Le cifre della banca mondiale

Nei giorni scorsi la Banca mondiale ha pubblicato un interessante aggiornamento a proposito delle rimesse. Naturalmente alle nostre latitudini i media di regime non hanno fatto un cip.

La Banca mondiale ci dice questo: per l’anno di disgrazia 2021 si prevede che le rimesse a livello globale cresceranno (!) del 7.3% rispetto al 2020. Raggiungeranno così la stratosferica somma di 589 miliardi di dollari. La ripresa è più forte del previsto. Da notare che nel 2020 il calo delle rimesse è stato solo dell’1.7%, malgrado la grave recessione provocata dallo stramaledetto virus cinese.

Non sappiamo quale sia l’evoluzione in Svizzera. Si può partire dal presupposto che il trend sia analogo a quello mondiale.

Cifre in crescita

Il fatto che i migranti che mandino nei paesi d’origine sempre più soldi malgrado sia in corso la “peggiore crisi economica del dopoguerra”  (cit. governicchio federale) potrebbe significare che i migranti sono meno toccati dalla crisi rispetto ai residenti. E questo conduce ad un altro sospetto. Chi di sicuro non è stato danneggiato economicamente dal covid? Chi ha una rendita assicurata. Ovvero, da un lato i dipendenti dello Stato e del parastato. Dall’altro, i beneficiari di prestazioni sociali. Potremmo quindi essere davanti ad un indizio che una parte (quanto consistente?) dei soldi inviati all’estero dai migranti provenga proprio dal nostro Stato sociale. A maggior ragione, dunque, la questione va approfondita. Malgrado i njet di governicchio federale e partitocrazia, imbesuiti dall’immigrazionismo e dal multikulti.

Aiuti camuffati

Altro elemento degno di nota. Per varie regioni del mondo, le rimesse sono una fonte di entrate più importante degli aiuti che ricevono dall’estero.
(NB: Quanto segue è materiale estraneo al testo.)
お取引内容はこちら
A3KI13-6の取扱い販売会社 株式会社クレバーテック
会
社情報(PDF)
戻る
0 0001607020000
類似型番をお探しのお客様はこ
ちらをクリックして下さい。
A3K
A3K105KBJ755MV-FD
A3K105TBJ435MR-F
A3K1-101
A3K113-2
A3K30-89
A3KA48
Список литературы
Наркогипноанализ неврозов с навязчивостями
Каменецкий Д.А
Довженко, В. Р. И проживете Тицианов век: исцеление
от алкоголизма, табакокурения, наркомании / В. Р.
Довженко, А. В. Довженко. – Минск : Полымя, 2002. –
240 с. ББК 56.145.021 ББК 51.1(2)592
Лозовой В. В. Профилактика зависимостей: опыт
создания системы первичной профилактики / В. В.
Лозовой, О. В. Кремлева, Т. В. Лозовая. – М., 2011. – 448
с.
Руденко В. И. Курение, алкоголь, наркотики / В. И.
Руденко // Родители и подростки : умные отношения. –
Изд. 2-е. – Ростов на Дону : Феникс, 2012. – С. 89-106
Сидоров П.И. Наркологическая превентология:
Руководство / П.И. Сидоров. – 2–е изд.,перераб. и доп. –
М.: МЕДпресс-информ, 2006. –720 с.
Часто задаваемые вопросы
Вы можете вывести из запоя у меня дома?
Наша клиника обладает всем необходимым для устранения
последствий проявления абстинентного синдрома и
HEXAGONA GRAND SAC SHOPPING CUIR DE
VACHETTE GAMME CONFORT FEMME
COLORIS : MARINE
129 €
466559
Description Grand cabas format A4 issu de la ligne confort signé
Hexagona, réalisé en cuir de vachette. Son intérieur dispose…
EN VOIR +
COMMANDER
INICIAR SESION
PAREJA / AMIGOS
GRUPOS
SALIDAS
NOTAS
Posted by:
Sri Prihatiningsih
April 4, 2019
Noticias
In campo di regali all’estero la Confederella, come sappiamo, è assai generosa.

Se anche i soldi delle rimesse sono soldi pubblici (di prestazioni sociali) ciò significa che le rimesse sono in effetti degli aiuti pubblici all’estero camuffati.
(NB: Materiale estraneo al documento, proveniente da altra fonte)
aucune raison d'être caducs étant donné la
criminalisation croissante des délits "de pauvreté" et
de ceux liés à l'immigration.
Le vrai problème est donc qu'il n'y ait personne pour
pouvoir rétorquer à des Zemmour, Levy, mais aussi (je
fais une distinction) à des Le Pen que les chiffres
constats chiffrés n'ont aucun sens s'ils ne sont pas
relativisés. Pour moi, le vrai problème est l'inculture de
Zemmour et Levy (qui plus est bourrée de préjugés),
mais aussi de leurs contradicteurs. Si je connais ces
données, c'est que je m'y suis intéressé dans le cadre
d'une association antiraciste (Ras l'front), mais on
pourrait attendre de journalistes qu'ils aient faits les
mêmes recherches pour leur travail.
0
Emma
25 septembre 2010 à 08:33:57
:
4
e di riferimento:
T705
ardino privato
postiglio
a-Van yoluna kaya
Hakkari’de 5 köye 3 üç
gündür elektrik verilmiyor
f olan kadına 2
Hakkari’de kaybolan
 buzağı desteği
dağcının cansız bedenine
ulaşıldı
Il contribuente elvetico finanzia dunque gli Stati stranieri due volte: in modo manifesto con gli aiuti all’estero (quasi 11,5 miliardi per il periodo 2021 – 2024) ed in maniera occulta tramite prestazioni sociali a migranti economici, che poi questi ultimi inviano al paese d’origine. I paesi beneficiari di tanta manna non di rado ringraziano gli svizzerotti rifiutandosi di sottoscrivere accordi per la riammissione dei loro finti rifugiati. E quando qualcuno da “destra” chiede di vincolare il versamento di aiuti alla sottoscrizione di accordi di riammissione da parte di chi li riceve, governicchio federale e partitocrazia strillano che “sa po’ mia”!

E’ chiaro che non va bene.

Il caso italiano

L’Italia dal gennaio del 2019 applica una modesta imposta (1.5%) sulle rimesse destinate ai paesi extra-OCSE. E’ uno dei pochi Stati a conoscere un prelievo di questo tipo. Che ha almeno il vantaggio di riportare nelle casse pubbliche qualche milioncino (per l’Italia si tratta di circa 62 milioni di euro all’anno). La Svizzera potrebbe prendere esempio. Ma soprattutto, dovrebbe verificare com’è la situazione sul fronte delle rimesse frutto di prestazioni sociali.

I soldi guadagnati con il lavoro sono, a non averne dubbio, di proprietà di chi li guadagna. Ognuno li usa come vuole. Quando però si tratta di soldi che il nostro Stato sociale versa ad un migrante economico per il suo sostentamento, la situazione è un po’ diversa. Si ricorda infatti ai $inistrati che in Svizzera non esiste un reddito di cittadinanza. Lo Stato non premia con una paga chi viene da noi per farsi mantenere.